With over 2,000 hours of volunteer work conducted by those at HHRD in Haiti, many respected community leaders have traveled abroad to witness and monitor the relief efforts. Naeem Baig, Vice President of the Islamic Circle of North America (ICNA) and Executive Director of ICNA Council for Social Justice, along with Imam Abdool Rahman Khan, Scholar of Islamic Foundation in Illinois and Member of ICNA Executive Council were two of the most prominent members to have gone. The work HHRD is doing abroad is essential and ongoing. They visited the Medical Camps and met with the Muslim community leaders to assess the situation and lend their support. “A lot still has to be done here,” said Imam Abdool Rahman. He also had a chance to meet some of the college students that are there for the Youth for Haiti program. “It’s a very humbling experience to come here; life here is tough, and they (the volunteers) say they enjoy it and are willing to come back.”
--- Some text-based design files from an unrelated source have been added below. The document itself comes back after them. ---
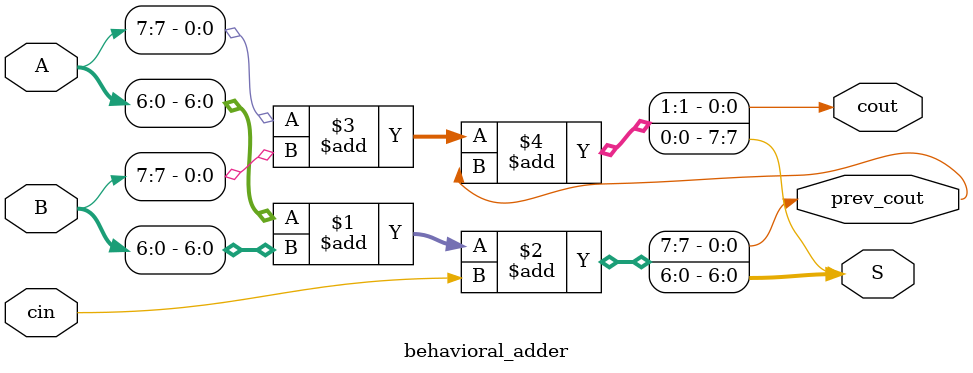
<source format=sv>

module behavioral_adder#(
    parameter WIDTH = 8
)(
    input  logic [WIDTH-1:0] A,
    input  logic [WIDTH-1:0] B,
    input  logic             cin,
    output logic [WIDTH-1:0] S,
    output logic             prev_cout,   //cout[N-1]
    output logic             cout         //cout[N]
);


    assign {prev_cout, S[WIDTH-2:0]}    = A[WIDTH-2:0]    + B[WIDTH-2:0]    + cin;
    assign {cout,      S[WIDTH-1 -: 1]} = A[WIDTH-1 -: 1] + B[WIDTH-1 -: 1] + prev_cout;


endmodule: behavioral_adder
</source>
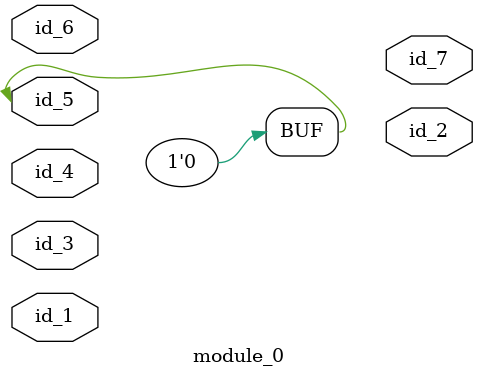
<source format=v>
module module_0 (
    id_1,
    id_2,
    id_3,
    id_4,
    id_5,
    id_6,
    id_7
);
  output id_7;
  input id_6;
  input id_5;
  input id_4;
  input id_3;
  output id_2;
  input id_1;
  assign id_5 = 1'h0;
  id_8 id_9 (
      .id_7(id_3),
      .id_6(id_5)
  );
  id_10 id_11 (
      .id_4(id_2),
      .id_4(id_5)
  );
endmodule

</source>
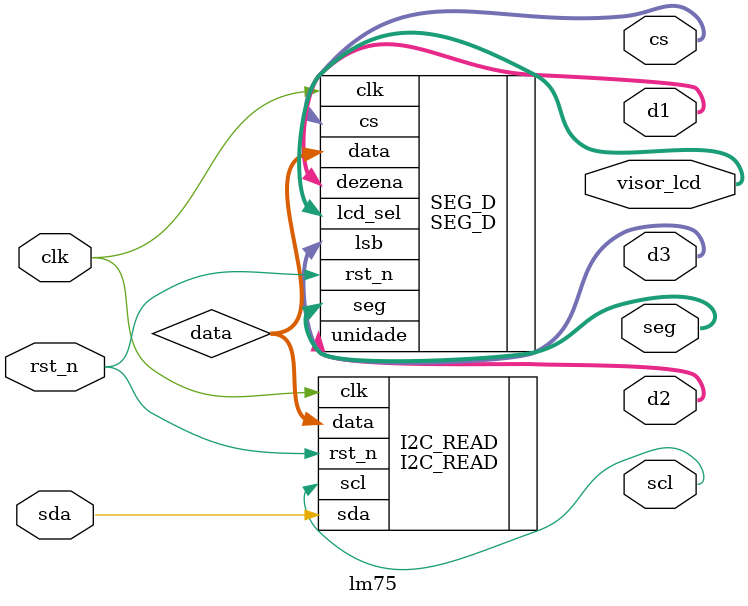
<source format=v>
module lm75 (clk,rst_n,scl,sda,cs,seg,d1,d2,d3,visor_lcd);
input clk,rst_n; 
output scl;  
inout sda;
output[3:0] cs;  
output[7:0] seg;
//-----------ADICIONADOS---------
output[3:0] d1;
output[3:0] d2;
output[3:0] d3;
output[1:0] visor_lcd;
//--------------------------------
wire done;    
wire[15:0] data;
I2C_READ I2C_READ(
        .clk(clk),
 .rst_n(rst_n),
 .scl(scl),
 .sda(sda),
 .data(data)
              );
SEG_D  SEG_D(
       .clk(clk),
.rst_n(rst_n),
.cs(cs),
.seg(seg),
.data(data),
.dezena(d1),
.unidade(d2),
.lsb(d3),
.lcd_sel(visor_lcd)
         );
endmodule

</source>
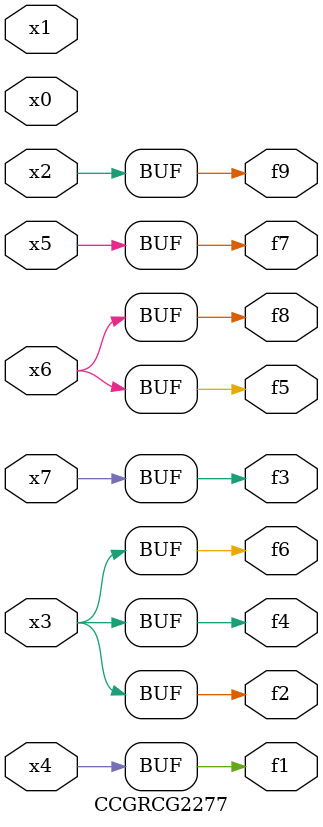
<source format=v>
module CCGRCG2277(
	input x0, x1, x2, x3, x4, x5, x6, x7,
	output f1, f2, f3, f4, f5, f6, f7, f8, f9
);
	assign f1 = x4;
	assign f2 = x3;
	assign f3 = x7;
	assign f4 = x3;
	assign f5 = x6;
	assign f6 = x3;
	assign f7 = x5;
	assign f8 = x6;
	assign f9 = x2;
endmodule

</source>
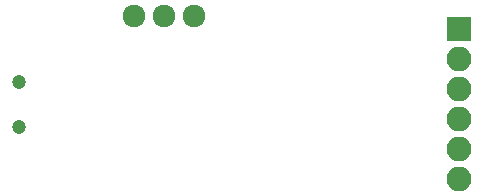
<source format=gbr>
G04 #@! TF.FileFunction,Soldermask,Bot*
%FSLAX46Y46*%
G04 Gerber Fmt 4.6, Leading zero omitted, Abs format (unit mm)*
G04 Created by KiCad (PCBNEW 4.0.7-e2-6376~58~ubuntu16.04.1) date Wed Aug 15 22:40:32 2018*
%MOMM*%
%LPD*%
G01*
G04 APERTURE LIST*
%ADD10C,0.100000*%
%ADD11C,1.197560*%
%ADD12R,2.100000X2.100000*%
%ADD13O,2.100000X2.100000*%
%ADD14C,1.924000*%
G04 APERTURE END LIST*
D10*
D11*
X151146300Y-109897380D03*
X151148840Y-106100080D03*
D12*
X188468000Y-101600000D03*
D13*
X188468000Y-104140000D03*
X188468000Y-106680000D03*
X188468000Y-109220000D03*
X188468000Y-111760000D03*
X188468000Y-114300000D03*
D14*
X166040000Y-100500000D03*
X163500000Y-100500000D03*
X160960000Y-100500000D03*
M02*

</source>
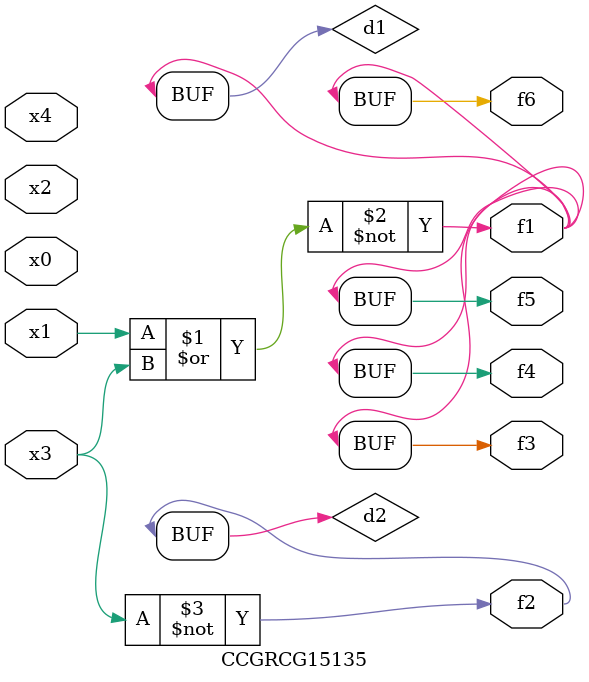
<source format=v>
module CCGRCG15135(
	input x0, x1, x2, x3, x4,
	output f1, f2, f3, f4, f5, f6
);

	wire d1, d2;

	nor (d1, x1, x3);
	not (d2, x3);
	assign f1 = d1;
	assign f2 = d2;
	assign f3 = d1;
	assign f4 = d1;
	assign f5 = d1;
	assign f6 = d1;
endmodule

</source>
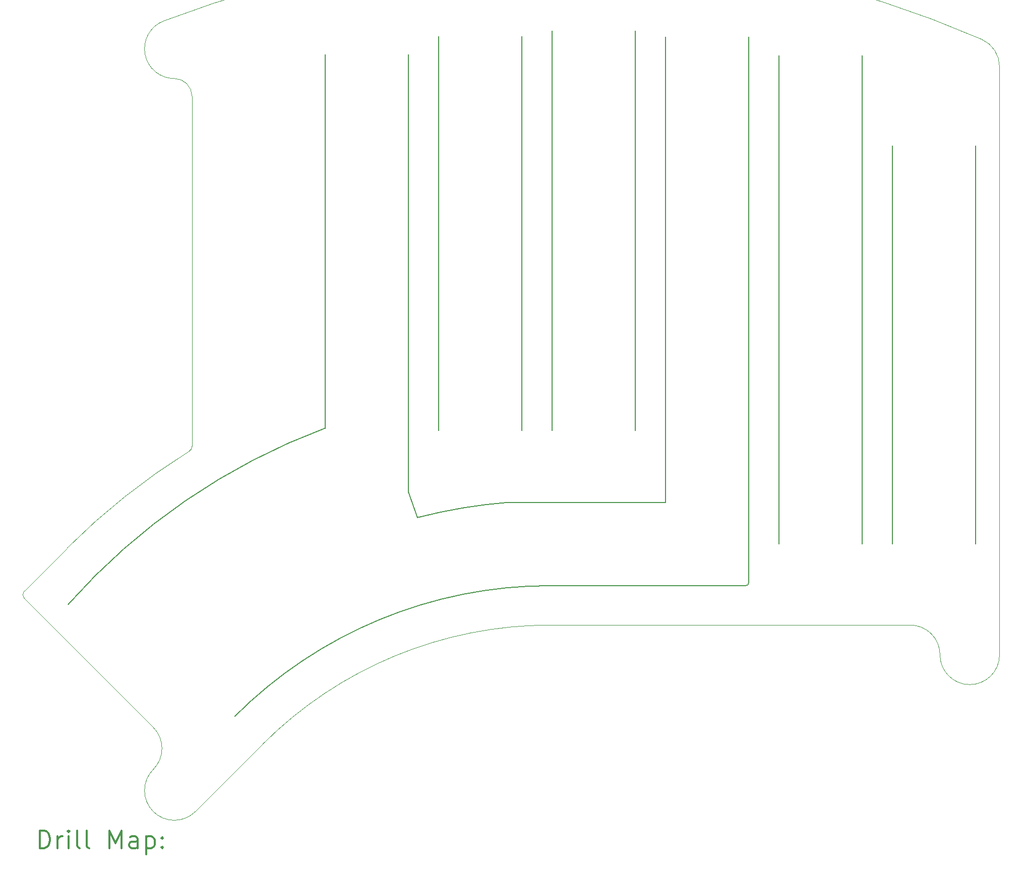
<source format=gbr>
%FSLAX45Y45*%
G04 Gerber Fmt 4.5, Leading zero omitted, Abs format (unit mm)*
G04 Created by KiCad (PCBNEW 5.1.12-84ad8e8a86~92~ubuntu20.04.1) date 2021-11-17 00:52:02*
%MOMM*%
%LPD*%
G01*
G04 APERTURE LIST*
%TA.AperFunction,Profile*%
%ADD10C,0.150000*%
%TD*%
%TA.AperFunction,Profile*%
%ADD11C,0.120000*%
%TD*%
%TA.AperFunction,Profile*%
%ADD12C,0.100000*%
%TD*%
%ADD13C,0.200000*%
%ADD14C,0.300000*%
G04 APERTURE END LIST*
D10*
X13795000Y-10934236D02*
X13944459Y-11368295D01*
X8083067Y-12824970D02*
X8085428Y-12827590D01*
X8083067Y-12824970D02*
G75*
G02*
X12395000Y-9866650I8092971J-7174390D01*
G01*
X15476000Y-11112000D02*
X18110000Y-11112000D01*
X19510000Y-12462000D02*
G75*
G02*
X19460000Y-12512000I-50000J0D01*
G01*
X13944459Y-11368296D02*
G75*
G02*
X15476000Y-11112000I2231579J-8631064D01*
G01*
X16176000Y-12512000D02*
X19460000Y-12512000D01*
X10881874Y-14704798D02*
G75*
G02*
X16176000Y-12512000I5294164J-5294562D01*
G01*
X12395000Y-3586000D02*
X12395000Y-9866650D01*
X13795000Y-10934236D02*
X13795000Y-3586000D01*
X14300000Y-3286000D02*
X14300000Y-9905000D01*
X15700000Y-9905000D02*
X15700000Y-3286000D01*
X16205000Y-3190000D02*
X16205000Y-9907000D01*
X17605000Y-9907000D02*
X17605000Y-3190000D01*
X18110000Y-3294000D02*
X18110000Y-11112000D01*
X19510000Y-12462000D02*
X19510000Y-3294000D01*
X20015000Y-3602000D02*
X20015000Y-11812000D01*
X21415000Y-11812000D02*
X21415000Y-3602000D01*
X21920000Y-5120000D02*
X21920000Y-11812000D01*
X23320000Y-11812000D02*
X23320000Y-5120000D01*
D11*
X7352485Y-12734402D02*
G75*
G02*
X7352485Y-12592980I70711J70711D01*
G01*
D12*
X9510337Y-14892253D02*
G75*
G02*
X9510337Y-15599360I-353553J-353553D01*
G01*
X10217443Y-16306467D02*
G75*
G02*
X9510337Y-15599360I-353553J353553D01*
G01*
X9864130Y-3993217D02*
G75*
G02*
X10161490Y-4290577I0J-297360D01*
G01*
X9864130Y-3993217D02*
G75*
G02*
X9685297Y-3026200I-240J500000D01*
G01*
X22222038Y-13174000D02*
G75*
G02*
X22722038Y-13674000I0J-500000D01*
G01*
X23722038Y-13674000D02*
G75*
G02*
X22722038Y-13674000I-500000J0D01*
G01*
X10161490Y-10169693D02*
G75*
G02*
X10114309Y-10254577I-100000J29D01*
G01*
X10161490Y-4290577D02*
X10161490Y-10169693D01*
X23421413Y-3334354D02*
G75*
G02*
X23722038Y-3792884I-199375J-458530D01*
G01*
X9685297Y-3026200D02*
G75*
G02*
X23421413Y-3334354I6490741J-16973160D01*
G01*
X8061271Y-11884194D02*
G75*
G02*
X10114309Y-10254577I8114767J-8115166D01*
G01*
X7352485Y-12592980D02*
X8061271Y-11884194D01*
X9510337Y-14892253D02*
X7352485Y-12734402D01*
X11350034Y-15173356D02*
X10217443Y-16306467D01*
X11350034Y-15173356D02*
G75*
G02*
X16176038Y-13174360I4826004J-4826004D01*
G01*
X16176038Y-13174360D02*
X22222038Y-13174000D01*
X23722038Y-3792884D02*
X23722038Y-13674000D01*
D13*
D14*
X7603624Y-16923628D02*
X7603624Y-16623628D01*
X7675052Y-16623628D01*
X7717910Y-16637914D01*
X7746481Y-16666485D01*
X7760767Y-16695057D01*
X7775052Y-16752199D01*
X7775052Y-16795057D01*
X7760767Y-16852200D01*
X7746481Y-16880771D01*
X7717910Y-16909342D01*
X7675052Y-16923628D01*
X7603624Y-16923628D01*
X7903624Y-16923628D02*
X7903624Y-16723628D01*
X7903624Y-16780771D02*
X7917910Y-16752199D01*
X7932195Y-16737914D01*
X7960767Y-16723628D01*
X7989338Y-16723628D01*
X8089338Y-16923628D02*
X8089338Y-16723628D01*
X8089338Y-16623628D02*
X8075052Y-16637914D01*
X8089338Y-16652199D01*
X8103624Y-16637914D01*
X8089338Y-16623628D01*
X8089338Y-16652199D01*
X8275052Y-16923628D02*
X8246481Y-16909342D01*
X8232195Y-16880771D01*
X8232195Y-16623628D01*
X8432195Y-16923628D02*
X8403624Y-16909342D01*
X8389338Y-16880771D01*
X8389338Y-16623628D01*
X8775053Y-16923628D02*
X8775053Y-16623628D01*
X8875053Y-16837914D01*
X8975053Y-16623628D01*
X8975053Y-16923628D01*
X9246481Y-16923628D02*
X9246481Y-16766485D01*
X9232195Y-16737914D01*
X9203624Y-16723628D01*
X9146481Y-16723628D01*
X9117910Y-16737914D01*
X9246481Y-16909342D02*
X9217910Y-16923628D01*
X9146481Y-16923628D01*
X9117910Y-16909342D01*
X9103624Y-16880771D01*
X9103624Y-16852200D01*
X9117910Y-16823628D01*
X9146481Y-16809342D01*
X9217910Y-16809342D01*
X9246481Y-16795057D01*
X9389338Y-16723628D02*
X9389338Y-17023628D01*
X9389338Y-16737914D02*
X9417910Y-16723628D01*
X9475053Y-16723628D01*
X9503624Y-16737914D01*
X9517910Y-16752199D01*
X9532195Y-16780771D01*
X9532195Y-16866485D01*
X9517910Y-16895057D01*
X9503624Y-16909342D01*
X9475053Y-16923628D01*
X9417910Y-16923628D01*
X9389338Y-16909342D01*
X9660767Y-16895057D02*
X9675053Y-16909342D01*
X9660767Y-16923628D01*
X9646481Y-16909342D01*
X9660767Y-16895057D01*
X9660767Y-16923628D01*
X9660767Y-16737914D02*
X9675053Y-16752199D01*
X9660767Y-16766485D01*
X9646481Y-16752199D01*
X9660767Y-16737914D01*
X9660767Y-16766485D01*
M02*

</source>
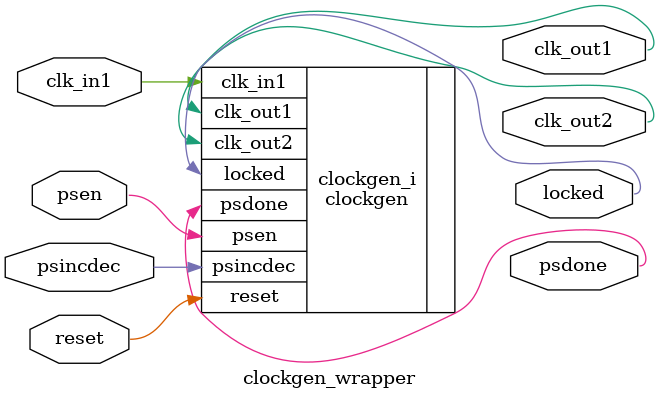
<source format=v>
`timescale 1 ps / 1 ps

module clockgen_wrapper
   (clk_in1,
    clk_out1,
    clk_out2,
    locked,
    psdone,
    psen,
    psincdec,
    reset);
  input clk_in1;
  output clk_out1;
  output clk_out2;
  output locked;
  output psdone;
  input psen;
  input psincdec;
  input reset;

  wire clk_in1;
  wire clk_out1;
  wire clk_out2;
  wire locked;
  wire psdone;
  wire psen;
  wire psincdec;
  wire reset;

  clockgen clockgen_i
       (.clk_in1(clk_in1),
        .clk_out1(clk_out1),
        .clk_out2(clk_out2),
        .locked(locked),
        .psdone(psdone),
        .psen(psen),
        .psincdec(psincdec),
        .reset(reset));
endmodule

</source>
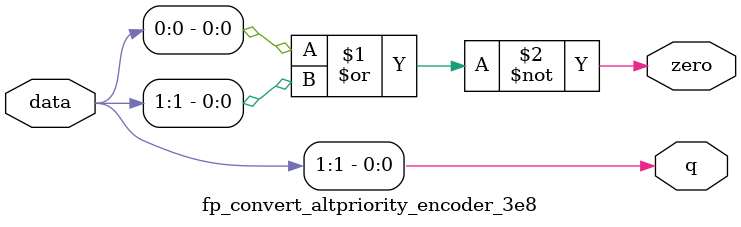
<source format=v>
module  fp_convert_altpriority_encoder_3e8
	( 
	data,
	q,
	zero) ;
	input   [1:0]  data;
	output   [0:0]  q;
	output   zero;
	assign
		q = {data[1]},
		zero = (~ (data[0] | data[1]));
endmodule
</source>
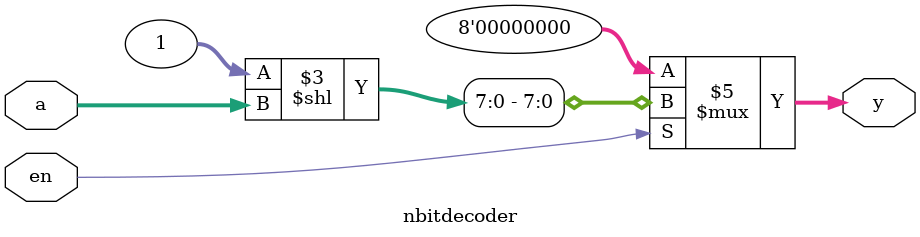
<source format=v>
`timescale 1ns/1ns

module nbitdecoder #(parameter N = 3)(
	input [N-1:0]a,
	input en,
	output reg [2**N-1:0] y
	);
	
	always @ (*) begin
		if(!en)
			y = 0;
		else
			y = (1 << a);
	end

endmodule
</source>
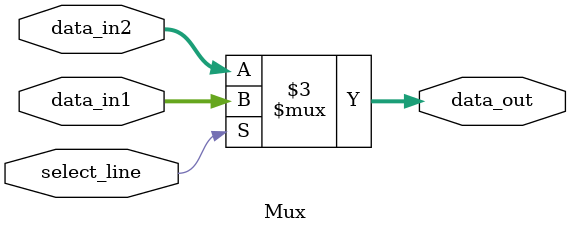
<source format=sv>
module Mux(
    input logic [31:0] data_in1,
    input logic [31:0] data_in2,
    input logic select_line,
    output logic [31:0] data_out 
);
    always_comb begin
        if(select_line)
            data_out = data_in1;
        else
            data_out = data_in2;
    end
endmodule
</source>
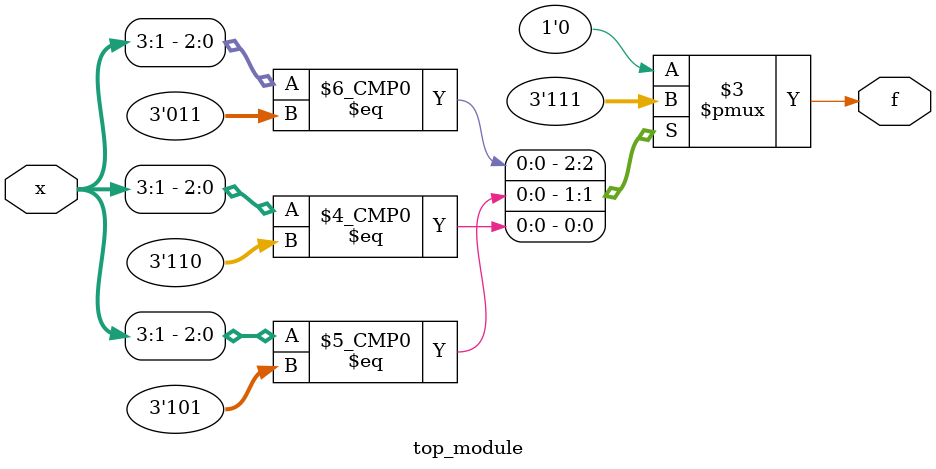
<source format=sv>
module top_module (
    input [4:1] x,
    output logic f
);

// Implement the function f based on the Karnaugh map
// x[3:1] represent the inputs x[3], x[2], x[1], and x[4] represents the fourth input

always_comb begin
    case ({x[3], x[2], x[1]})
        3'b001: f = 1'b0;
        3'b011: f = 1'b1;
        3'b101: f = 1'b1;
        3'b110: f = 1'b1;
        default: f = 1'b0; // Output 0 for don't-care conditions
    endcase
end

endmodule

</source>
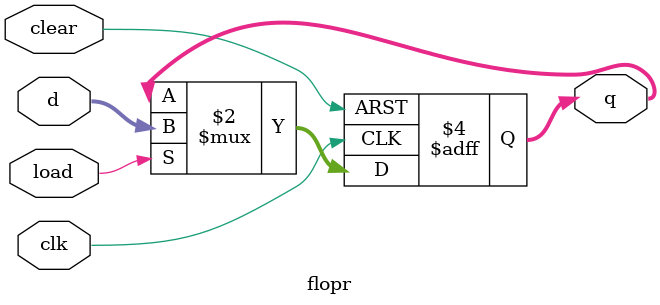
<source format=v>
/* Reiner Dizon
 * Simple 8-bit microprocessor (MP-8)
 * Resettable Flip-Flop Module 
 * (Accumulator & Instruction Register)
 */
module flopr(
	input clk, clear, load,	// clock, clear, & load
	input [7:0] d,			// data in
	output reg [7:0] q		// data out
);
	// used for Accumulator & Instruction Register
	always @(posedge clk, posedge clear)
		if(clear) q <= 0;
		else if(load) q <= d;
endmodule
</source>
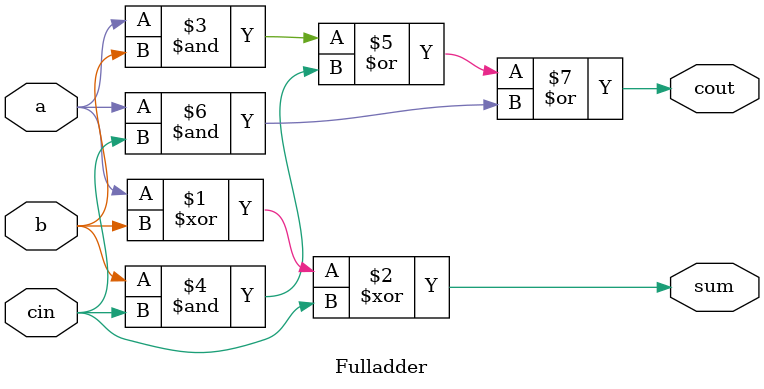
<source format=v>
module Fulladder (
    input wire a,       
    input wire b,       
    input wire cin,     
    output wire sum,    
    output wire cout    
);

    assign sum  = a ^ b ^ cin;                      
    assign cout = (a & b) | (b & cin) | (a & cin); 

endmodule
</source>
Resolution: Let Us Not Forget
“I have to admit that I am absolutely amazed and inspired by the people of Haiti. Despite their poor living conditions, they were so full of life and optimism. I’m amazed by their spirit, their perseverance, and their rare ability to find happiness in even the smallest of things. They were the most hospitable people I have ever come across. I personally feel a bit guilty because I feel that I benefited more from them than they have from me,” shares Raihan Dakhil a volunteer in the Youth for Haiti program.
Despite centuries of strife, the people of Haiti hold in their hearts an appreciation for what they have today: their lives, their families, and their country. Though each day brings with it another struggle, these victims have been given the essential tools to help rebuild their lives and hopefully to ensure a better future. The work there is far from over—the country requires long term developmental projects such as sanitary water, educational institutions, properly utilizing natural resources, and much more. Hundreds of children are now orphans, while hundreds of women are now widows, but within each, there lies a vow to never forget how things were and to always remember that at least now life is better than before. As human beings and more importantly as Muslims, we cannot turn a blind eye to the evil in this world and the tragedy that millions are facing. Let us be those who lend a helping hand and dust off the fallen for today’s calamity can be tomorrow’s reality for many of us. Haitians are putting back together the pieces of their shattered lives, but instead of forcing them into place, they are stepping back to make sure each piece fits properly in order to ensure the best picture. We, too, must continue to do the same.
About the author
Sana Khan, a graduate of Rutgers University School of Communication and Information, is a freelance journalist and ICNA-NJ volunteer.